» Extract to read
★ ★ ★ ★ ★ ★ ★

Citation: Journal of Climate 27, 11; 10.1175/JCLI-D-13-00592.1
During austral summer, the southern shift of the ITCZ and the westward enhancement of moist flow around the South Atlantic anticyclone produce the southern Atlantic convergence zone (SACZ). The position and intensity of the SACZ and northeasterly tropical trade winds govern the intraseasonal variability of deep convection over the Amazon basin and the formation of the South American low-level jet (SALLJ) on the eastern edge of the central Andes (Nogués-Paegle and Mo 1997; Liebmann et al. 1999; Carvalho et al. 2004; Liebmann et al. 2004; Nieto-Ferreira and Rickenbach 2011; Espinoza et al. 2012). The moisture transport associated with the SALLJ extends to about 700 hPa, approximately 3000 m, although the majority of the moisture transport is below 1000 m (Vera et al. 2006; Salio et al. 2007; Giovannettone and Barros 2009).
Above and west of the eastern 1000-m height contour, the most significant dynamical feature is the Bolivian high. It develops in the upper troposphere (200–300 hPa) as a Rossby wave response to the latent heat release from deep convection in the Amazon basin and is prominently located over Bolivia (Lenters and Cook 1997; Chen et al. 1999; Lenters and Cook 1999; Garreaud et al. 2003; Vuille and Keimig 2004). The cyclonic circulation that develops around the Bolivian high during the wet season produces upper-level easterlies over the central Andes, thus transporting Amazonian moisture westward. If the SACZ is weaker and/or shifted northeastward relative to its climatological mean, the Bolivian high and its associated easterly flow regime are replaced by a westerly flow regime that curtails moisture transport from Amazonian sources and results in negative precipitation anomalies over the central Andes (Garreaud 1999; Lenters and Cook 1999; Vuille 1999; Garreaud 2000). During the transition to the dry season in April and May, the weakening SACZ and the northward shift of the ITCZ in austral winter allows an upper-level westerly jet to migrate poleward, and easterly flow into the central Andes largely ceases.
The background environment for convection is thus established by the moisture transport and the downward mixing of momentum from the easterly flow around the Bolivian high. These processes can enhance upslope flow from lowland valleys, promoting convective initiation locally (Garreaud 1999, 2000; Egger et al. 2005; Falvey and Garreaud 2005; Bendix et al. 2006). In the Altiplano, the intense heating over the arid plains can greatly enhance this effect around the front ranges (Garreaud 2000; Garreaud et al. 2003). Troughs associated with extratropical waves occasionally penetrate the tropical latitudes, setting up a temporary southwesterly moisture transport and enhancing mesoscale to synoptic-scale convergence zones along the west coast (Garreaud and Wallace 1998; Seluchi and Marengo 2000; Siqueira and Toledo Machado 2004; Seluchi et al. 2006). Trajectory analysis by Perry et al. (2014) revealed that 95% of precipitation events occurring in Cuzco, Peru (Fig. 1; 13.53°S, 71.97°W, 3400 m), on the eastern side of the central Andes were associated with moisture transport from nearby Amazon basin source regions and 5% from weak southerly flow regimes of extratropical origin.

★ ★ ★ ★ ★ ★ ★

» Data provided
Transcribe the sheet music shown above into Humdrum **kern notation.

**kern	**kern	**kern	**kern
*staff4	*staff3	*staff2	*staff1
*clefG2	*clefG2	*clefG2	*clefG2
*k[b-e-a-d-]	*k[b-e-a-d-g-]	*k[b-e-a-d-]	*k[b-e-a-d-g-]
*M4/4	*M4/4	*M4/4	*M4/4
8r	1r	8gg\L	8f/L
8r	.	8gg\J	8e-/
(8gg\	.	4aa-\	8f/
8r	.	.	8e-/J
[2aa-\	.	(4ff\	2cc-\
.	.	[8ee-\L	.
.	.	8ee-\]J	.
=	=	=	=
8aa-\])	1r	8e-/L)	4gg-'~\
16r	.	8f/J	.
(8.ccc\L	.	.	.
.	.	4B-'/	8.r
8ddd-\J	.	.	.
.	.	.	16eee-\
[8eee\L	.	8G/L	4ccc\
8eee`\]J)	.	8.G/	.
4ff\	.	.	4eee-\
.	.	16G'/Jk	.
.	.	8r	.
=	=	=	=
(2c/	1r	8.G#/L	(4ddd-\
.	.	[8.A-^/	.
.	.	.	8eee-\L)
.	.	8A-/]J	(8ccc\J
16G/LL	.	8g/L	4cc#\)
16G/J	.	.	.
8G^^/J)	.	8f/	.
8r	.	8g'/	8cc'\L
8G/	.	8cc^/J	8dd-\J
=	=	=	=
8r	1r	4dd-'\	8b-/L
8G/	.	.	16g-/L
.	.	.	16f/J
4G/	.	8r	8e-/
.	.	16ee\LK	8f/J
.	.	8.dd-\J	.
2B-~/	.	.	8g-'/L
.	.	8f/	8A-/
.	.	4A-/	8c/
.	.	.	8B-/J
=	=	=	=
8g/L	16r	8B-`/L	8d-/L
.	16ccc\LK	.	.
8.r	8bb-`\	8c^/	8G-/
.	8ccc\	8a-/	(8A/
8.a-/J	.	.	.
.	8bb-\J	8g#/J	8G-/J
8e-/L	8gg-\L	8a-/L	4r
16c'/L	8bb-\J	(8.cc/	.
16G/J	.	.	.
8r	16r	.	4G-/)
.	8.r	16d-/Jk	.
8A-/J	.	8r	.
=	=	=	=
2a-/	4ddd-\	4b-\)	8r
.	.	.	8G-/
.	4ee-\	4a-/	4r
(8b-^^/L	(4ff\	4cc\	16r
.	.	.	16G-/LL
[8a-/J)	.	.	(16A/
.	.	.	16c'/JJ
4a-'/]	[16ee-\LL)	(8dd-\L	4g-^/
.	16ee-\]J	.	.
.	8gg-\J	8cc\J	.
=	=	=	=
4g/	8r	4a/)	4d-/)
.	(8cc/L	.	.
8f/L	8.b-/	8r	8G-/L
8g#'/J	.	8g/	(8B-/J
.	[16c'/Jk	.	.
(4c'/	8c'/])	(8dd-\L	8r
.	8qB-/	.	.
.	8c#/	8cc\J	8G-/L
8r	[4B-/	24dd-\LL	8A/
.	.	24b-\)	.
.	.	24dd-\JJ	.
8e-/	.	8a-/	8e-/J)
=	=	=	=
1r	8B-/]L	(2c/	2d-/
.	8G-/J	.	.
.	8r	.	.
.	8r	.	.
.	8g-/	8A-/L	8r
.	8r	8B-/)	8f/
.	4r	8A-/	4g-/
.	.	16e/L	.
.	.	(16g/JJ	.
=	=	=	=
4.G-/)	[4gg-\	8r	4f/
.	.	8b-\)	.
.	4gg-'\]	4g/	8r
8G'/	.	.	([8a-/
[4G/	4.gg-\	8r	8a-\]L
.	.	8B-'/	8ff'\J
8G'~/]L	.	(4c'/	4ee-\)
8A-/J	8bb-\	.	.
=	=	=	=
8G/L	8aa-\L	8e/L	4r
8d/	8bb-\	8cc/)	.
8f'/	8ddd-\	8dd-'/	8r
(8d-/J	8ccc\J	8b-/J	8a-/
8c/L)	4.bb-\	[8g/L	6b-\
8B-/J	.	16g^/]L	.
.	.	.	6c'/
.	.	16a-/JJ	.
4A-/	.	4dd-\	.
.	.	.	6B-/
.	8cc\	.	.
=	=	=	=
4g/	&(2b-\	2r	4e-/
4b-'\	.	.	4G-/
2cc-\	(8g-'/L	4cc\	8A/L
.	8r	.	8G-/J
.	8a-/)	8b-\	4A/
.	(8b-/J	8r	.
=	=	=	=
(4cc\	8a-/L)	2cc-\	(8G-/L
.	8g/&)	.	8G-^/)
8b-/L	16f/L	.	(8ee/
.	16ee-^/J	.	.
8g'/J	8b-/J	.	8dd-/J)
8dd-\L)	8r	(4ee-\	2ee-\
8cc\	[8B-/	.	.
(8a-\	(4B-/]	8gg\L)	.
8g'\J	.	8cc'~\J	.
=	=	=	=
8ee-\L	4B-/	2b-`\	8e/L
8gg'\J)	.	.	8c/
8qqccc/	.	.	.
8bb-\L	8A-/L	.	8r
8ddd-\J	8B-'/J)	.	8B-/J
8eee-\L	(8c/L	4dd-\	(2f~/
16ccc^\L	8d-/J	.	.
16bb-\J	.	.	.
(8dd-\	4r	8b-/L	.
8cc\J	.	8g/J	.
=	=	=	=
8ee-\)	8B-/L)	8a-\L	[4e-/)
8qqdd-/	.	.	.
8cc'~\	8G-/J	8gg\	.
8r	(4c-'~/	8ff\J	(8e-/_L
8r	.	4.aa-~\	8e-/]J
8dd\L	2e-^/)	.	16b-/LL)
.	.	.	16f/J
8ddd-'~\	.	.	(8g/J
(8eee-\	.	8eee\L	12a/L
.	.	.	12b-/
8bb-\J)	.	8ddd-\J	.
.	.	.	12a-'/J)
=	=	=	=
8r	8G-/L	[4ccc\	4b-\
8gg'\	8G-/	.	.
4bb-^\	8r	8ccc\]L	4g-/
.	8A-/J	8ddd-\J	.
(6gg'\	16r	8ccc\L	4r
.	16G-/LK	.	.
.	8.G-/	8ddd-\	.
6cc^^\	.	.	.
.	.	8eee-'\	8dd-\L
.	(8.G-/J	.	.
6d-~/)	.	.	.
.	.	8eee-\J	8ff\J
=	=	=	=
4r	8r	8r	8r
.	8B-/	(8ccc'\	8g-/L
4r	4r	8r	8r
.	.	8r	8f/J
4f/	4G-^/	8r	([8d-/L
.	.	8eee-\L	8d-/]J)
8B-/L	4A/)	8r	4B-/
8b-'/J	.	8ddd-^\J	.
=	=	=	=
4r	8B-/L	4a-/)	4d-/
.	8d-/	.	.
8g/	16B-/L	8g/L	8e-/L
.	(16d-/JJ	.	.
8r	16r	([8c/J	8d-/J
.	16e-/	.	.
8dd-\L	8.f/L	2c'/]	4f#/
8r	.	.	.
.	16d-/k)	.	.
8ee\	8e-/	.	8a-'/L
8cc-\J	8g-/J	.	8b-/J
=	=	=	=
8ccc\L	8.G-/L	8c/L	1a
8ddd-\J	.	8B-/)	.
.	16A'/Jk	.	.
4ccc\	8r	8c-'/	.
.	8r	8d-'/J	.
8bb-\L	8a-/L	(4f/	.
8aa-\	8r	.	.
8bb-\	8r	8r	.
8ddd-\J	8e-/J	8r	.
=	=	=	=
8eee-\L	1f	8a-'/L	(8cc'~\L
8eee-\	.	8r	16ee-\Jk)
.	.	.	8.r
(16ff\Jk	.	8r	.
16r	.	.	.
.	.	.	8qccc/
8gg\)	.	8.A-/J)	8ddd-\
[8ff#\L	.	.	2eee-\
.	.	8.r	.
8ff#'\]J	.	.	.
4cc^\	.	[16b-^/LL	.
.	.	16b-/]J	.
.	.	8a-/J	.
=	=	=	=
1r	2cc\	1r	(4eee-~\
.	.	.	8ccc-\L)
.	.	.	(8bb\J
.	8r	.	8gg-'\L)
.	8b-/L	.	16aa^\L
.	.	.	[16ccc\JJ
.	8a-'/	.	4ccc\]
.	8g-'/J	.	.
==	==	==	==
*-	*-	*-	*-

★ ★ ★ ★ ★ ★ ★

» What is asked
a - In the climate passage, at what pressure levels does the Bolivian high develop?
b - Please set down the stretch of the climate passage from "Citation: Journal of" through "and Barros 2009).".
Rely only on the climate passage, not the material.

» Expected outputs
a - It develops in the upper troposphere, at 200–300 hPa.

b -
Citation: Journal of Climate 27, 11; 10.1175/JCLI-D-13-00592.1
During austral summer, the southern shift of the ITCZ and the westward enhancement of moist flow around the South Atlantic anticyclone produce the southern Atlantic convergence zone (SACZ). The position and intensity of the SACZ and northeasterly tropical trade winds govern the intraseasonal variability of deep convection over the Amazon basin and the formation of the South American low-level jet (SALLJ) on the eastern edge of the central Andes (Nogués-Paegle and Mo 1997; Liebmann et al. 1999; Carvalho et al. 2004; Liebmann et al. 2004; Nieto-Ferreira and Rickenbach 2011; Espinoza et al. 2012). The moisture transport associated with the SALLJ extends to about 700 hPa, approximately 3000 m, although the majority of the moisture transport is below 1000 m (Vera et al. 2006; Salio et al. 2007; Giovannettone and Barros 2009).